We also encourage employees to share their holiday celebrations at a level they're comfortable with — whether it's sharing photos, holiday traditions, or historical information.
There are so many virtual DEI training courses available these days, and many provide in-depth education while sparking open dialogue.
If you have a robust HR team, you may wish to put together your own DEI facilitations, or you could rely on a third-party program, many of which are self-guided and self-paced — perfect for remote employees with flexible schedules.
Don't Forget to Have Some Fun
Yes, DEI is a serious and critically important topic, but that doesn't mean it can't be enjoyable, too. You might consider starting a DEI-focused book club or launching a project for team members to research the indigenous history of their location. You could even host a virtual cooking class and ask a team member to share their favorite cultural recipes.
In all honesty, the possibilities are endless. You might choose to take a virtual tour of a history, cultural, or art museum or set up a virtual team-building activity, like this Pride course (which even includes shipped boxes of LGBTQ+ themed goodies and snacks!).

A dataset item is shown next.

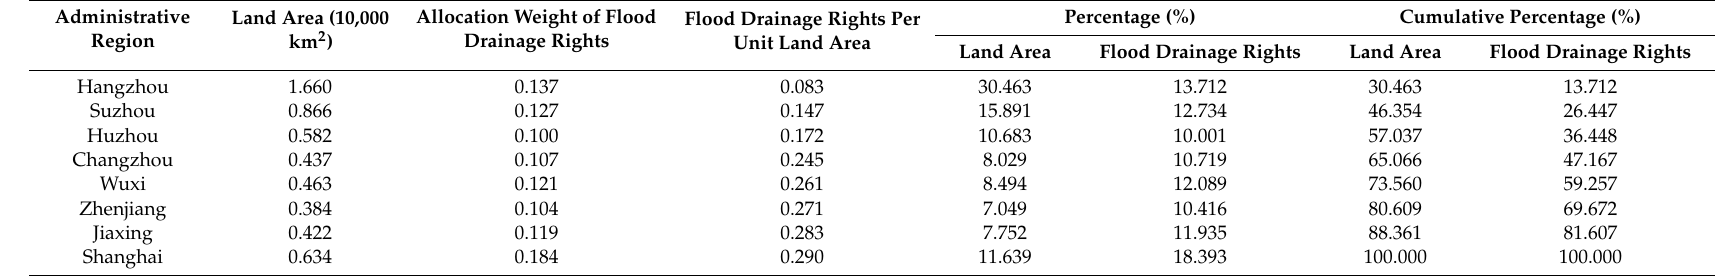
Table 8. Environmental Gini coe ffi cients based on land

The key here is making time for these activities, sanctioned by leadership, so all employees feel they can make this a priority without feeling guilty for taking time away from their work.
Open the Conversation
When team members feel safe and included, they're usually very happy to share their backgrounds, cultures, and beliefs. That could be as simple as starting a Slack channel to share holiday photos or polls asking how employees would like to celebrate significant history months (e.g., Black history, women's history, or Pride).
Recently, we asked FPS employees what Pride meant to them. These simple prompts often spark conversations and allow our team members to create meaningful connections and offer one another support.
Many Voices. One Inclusive Goal.
Getting DEI right isn't a problem to be solved. And there isn't a one-size-fits-all approach. It's an evolution — ongoing and ever-changing.
One thing we feel sure of — there is always room for improvement. But the end result is always worth the effort. By embracing DEI and working to build a diverse team where everyone feels included, safe, and equal, you're creating an unshakeable culture that will benefit your remote team for many years to come.